→ **Task brief**: Please write out word for word the part of the text on XPath namespace wildcards below, starting at "2. Match any" and ending at "new namespace URI.".

→ **Source document**:

----

1. Match a specific QName foo, xyz:bar, etc.
2. Match any name *
3. Match any name in a specific namespace xyz:*
4. Match a specific local name, regardless of namespace *:foo

In XPath 1.0 (pre-XQuery), only the first three kinds were supported. If you wanted to select a <foo> element regardless of its namespace, you'd have to write something like this:

*[local-name(.) = 'foo']

One rationale behind this perhaps obvious omission was that such a language feature might encourage some bad practices. The idea of a namespace is that it identifies a distinct set of names. Local names in different namespaces shouldn't necessarily be related to each other (<head> means one thing in HTML and quite another in, say, AnatomyML). Of course, that still didn't prevent people from using namespaces for things like versioning, where each new version of a vocabulary gets a new namespace URI.

In any case, local name tests (or "namespace wildcards") were added to XPath 2.0 (and thus XQuery):

collection()//*:foo

The above query selects all elements with local name "foo", regardless of namespace. Even if you know these elements are in just one namespace, it can be a convenient shortcut. It saves you from having to write out the namespace declaration:

declare namespace xyz="http://example.com";
collection()//xyz:foo

But there are two problems with using namespace wildcards like *:foo. One is that the intentions are unclear. Did you really mean that? Are there really elements named <foo> in more than one namespace? Or were you just being lazy? The other problem is a performance one. MarkLogic indexes elements by QName, not by local name. That means namespace wildcards won't utilize the index and will require a lot of filtering. We can prove this by using our friend xdmp:plan() (or its cousin xdmp:query-trace()):

xdmp:plan(
  collection()//*:foo
)

----

→ **Records**:
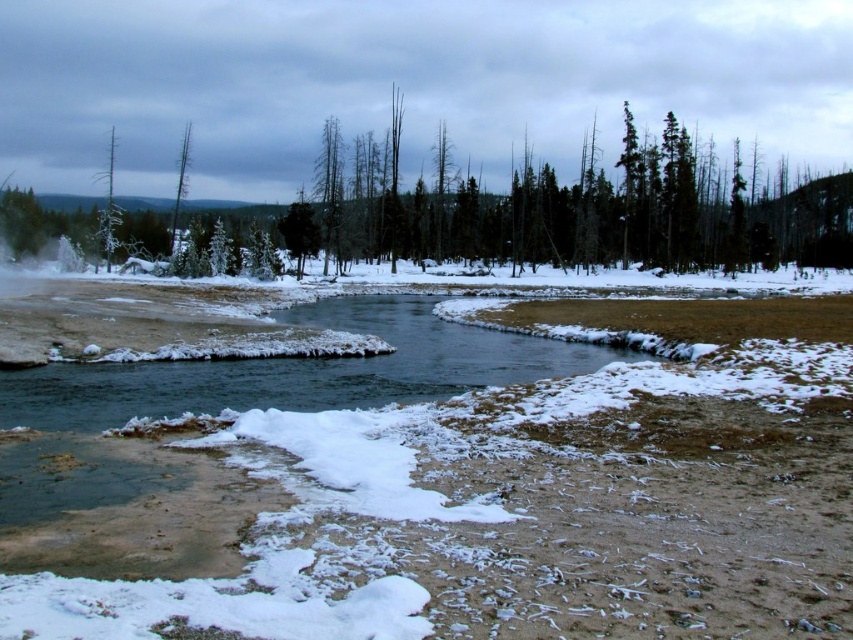
Question: Which of the following is the closest to the observer?

Choices:
 (A) green matte tree at upper center
 (B) frosty bark tree at upper left
 (C) dead wood tree at upper left

Answer: (A)

Question: Which object is closer to the camera taking this photo?

Choices:
 (A) dead wood tree at upper left
 (B) frosty bark tree at upper left

Answer: (B)

Question: Estimate the real-world distances between objects in this image. Which object is closer to the frosty bark tree at upper left?

Choices:
 (A) dead wood tree at upper left
 (B) green matte tree at upper center

Answer: (A)

Question: Is green matte tree at upper center smaller than frosty bark tree at upper left?

Choices:
 (A) yes
 (B) no

Answer: (B)

Question: Is green matte tree at upper center below frosty bark tree at upper left?

Choices:
 (A) yes
 (B) no

Answer: (B)

Question: Can you confirm if green matte tree at upper center is positioned to the right of frosty bark tree at upper left?

Choices:
 (A) no
 (B) yes

Answer: (B)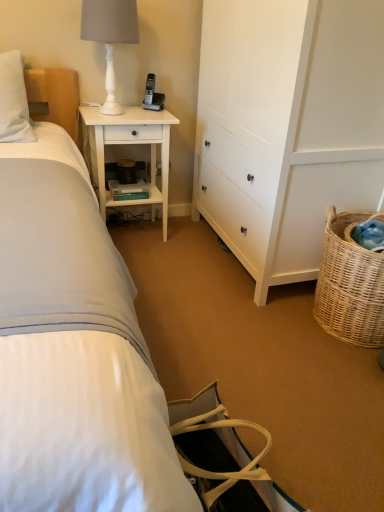
Question: Can you confirm if woven natural basket at lower right is positioned to the left of white wood cabinet at center right?

Choices:
 (A) no
 (B) yes

Answer: (A)

Question: Considering the relative sizes of woven natural basket at lower right and white wood cabinet at center right in the image provided, is woven natural basket at lower right bigger than white wood cabinet at center right?

Choices:
 (A) yes
 (B) no

Answer: (B)

Question: Is woven natural basket at lower right in contact with white wood cabinet at center right?

Choices:
 (A) no
 (B) yes

Answer: (A)

Question: Is woven natural basket at lower right positioned far away from white wood cabinet at center right?

Choices:
 (A) yes
 (B) no

Answer: (B)

Question: Is woven natural basket at lower right further to camera compared to white wood cabinet at center right?

Choices:
 (A) no
 (B) yes

Answer: (B)

Question: Is woven natural basket at lower right smaller than white wood cabinet at center right?

Choices:
 (A) yes
 (B) no

Answer: (A)

Question: Does white wood nightstand at upper left have a lesser width compared to woven natural basket at lower right?

Choices:
 (A) no
 (B) yes

Answer: (B)

Question: Does white wood nightstand at upper left have a larger size compared to woven natural basket at lower right?

Choices:
 (A) yes
 (B) no

Answer: (A)

Question: Is white wood nightstand at upper left further to the viewer compared to woven natural basket at lower right?

Choices:
 (A) yes
 (B) no

Answer: (A)

Question: Can you confirm if white wood nightstand at upper left is smaller than woven natural basket at lower right?

Choices:
 (A) no
 (B) yes

Answer: (A)

Question: Can you confirm if white wood nightstand at upper left is positioned to the left of woven natural basket at lower right?

Choices:
 (A) yes
 (B) no

Answer: (A)

Question: From a real-world perspective, is white wood nightstand at upper left physically below woven natural basket at lower right?

Choices:
 (A) no
 (B) yes

Answer: (A)

Question: Can you confirm if white wood nightstand at upper left is bigger than black plastic phone at upper center?

Choices:
 (A) no
 (B) yes

Answer: (B)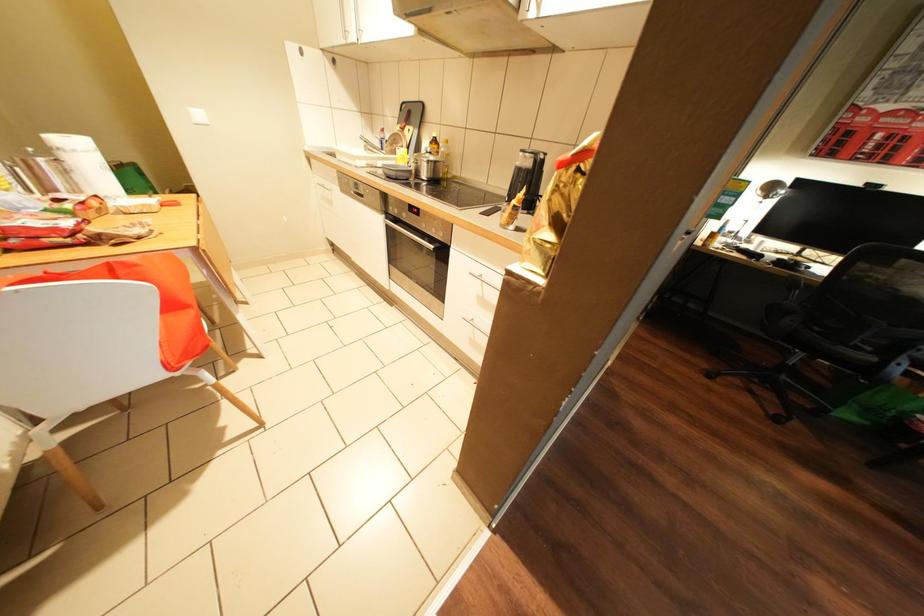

----

→ **The completed task**:
2. Match any name *
3. Match any name in a specific namespace xyz:*
4. Match a specific local name, regardless of namespace *:foo

In XPath 1.0 (pre-XQuery), only the first three kinds were supported. If you wanted to select a <foo> element regardless of its namespace, you'd have to write something like this:

*[local-name(.) = 'foo']

One rationale behind this perhaps obvious omission was that such a language feature might encourage some bad practices. The idea of a namespace is that it identifies a distinct set of names. Local names in different namespaces shouldn't necessarily be related to each other (<head> means one thing in HTML and quite another in, say, AnatomyML). Of course, that still didn't prevent people from using namespaces for things like versioning, where each new version of a vocabulary gets a new namespace URI.